Officials from the Jockeys' Guild are asking for passage of the change next month. But racing officials who spoke at the meeting asked for a delay in order to discuss with officials from other states implementing the rule nationwide.

The proposal, first introduced at the CHRB's June meeting, calls for a minimum assigned weight of 118 pounds for Thoroughbred races, and establishes a minimum body fat content of not less than 5 percent for riders.

The body fat requirement would be optional for riders licensed in the U.S. before Dec. 31, 2003. Riders who fall below 5 percent body fat would be given a warning and three days to meet the requirement before facing suspension.

Apprentice claims would not apply to the minimum weight.

The proposed rule is in the public comment period, which ends Aug. 16. The board could vote on the measure at its meeting Aug. 19. It could be enacted in November, if there are no delays.

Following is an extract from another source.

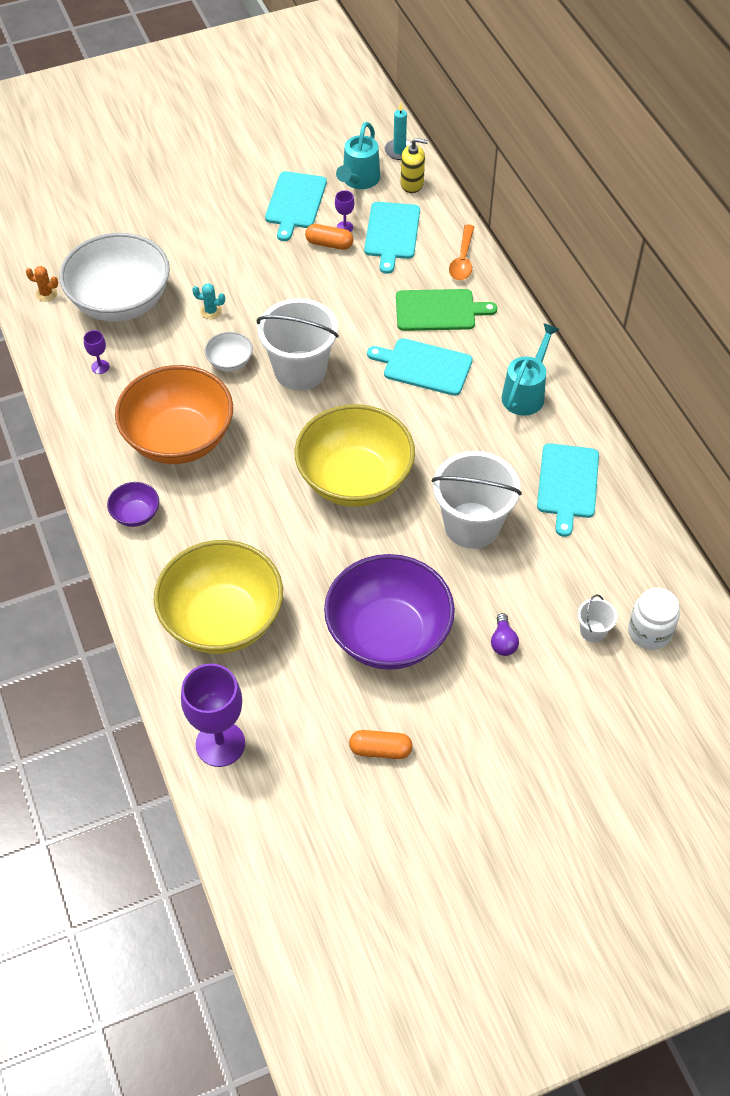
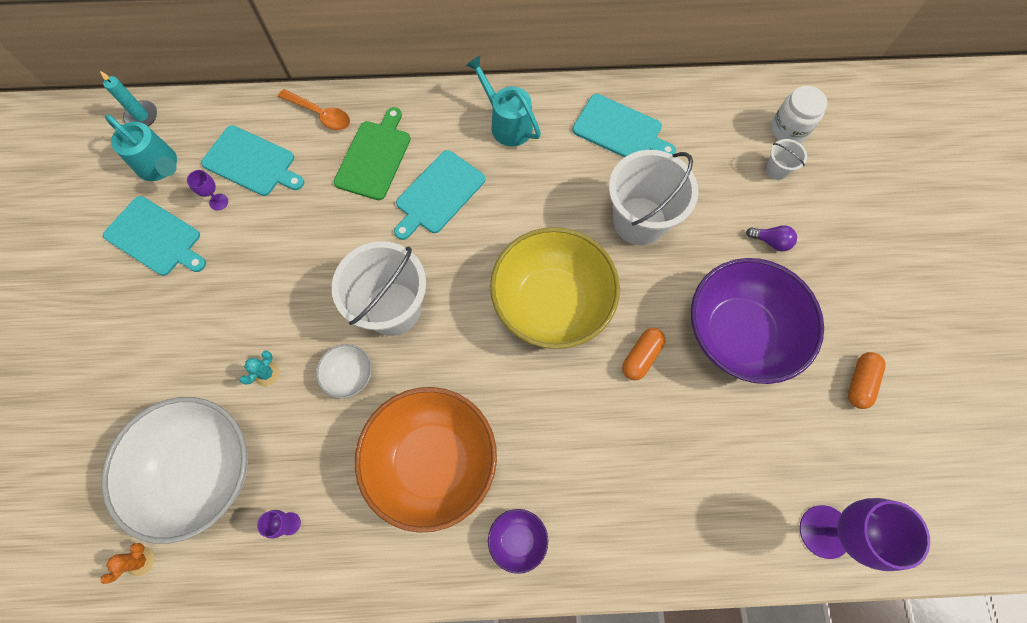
camera: 70 degrees left, 15 degrees up
(222, 620) = (680, 485): yellow bowl -> none
(329, 244) = (234, 224): orange capsule -> orange capsule (641, 356)
(412, 184) = (195, 121): yellow soap dispenser -> none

The 118-pound minimum would not include 27 pieces of jockey's equipment and attire, a list that includes pants, boots, silks, whip, saddle towel, and safety equipment such as a helmet and safety vest. Currently, safety equipment is not included in the assigned weight, but clothing is.

Under the current proposal, the Jockeys' Guild is asking that a statement be included in the track program explaining that jockeys carry additional weight that includes clothing and safety equipment. The equipment adds eight to 10 pounds to a weight assignment.

To create the spread of weights that exists in race conditions, horses would have assigned weights ranging from approximately 118 to 130 pounds, plus any clothing or safety equipment. So horses would actually carry up to 10 pounds more than their assigned weight. Higher assigned weights could exist in handicaps, racing officials said.

Racing officials are seeking nationwide implementation of a higher weight scale for jockeys and have scheduled meetings at Del Mar from Aug. 13-15 that will be attended by officials from other tracks.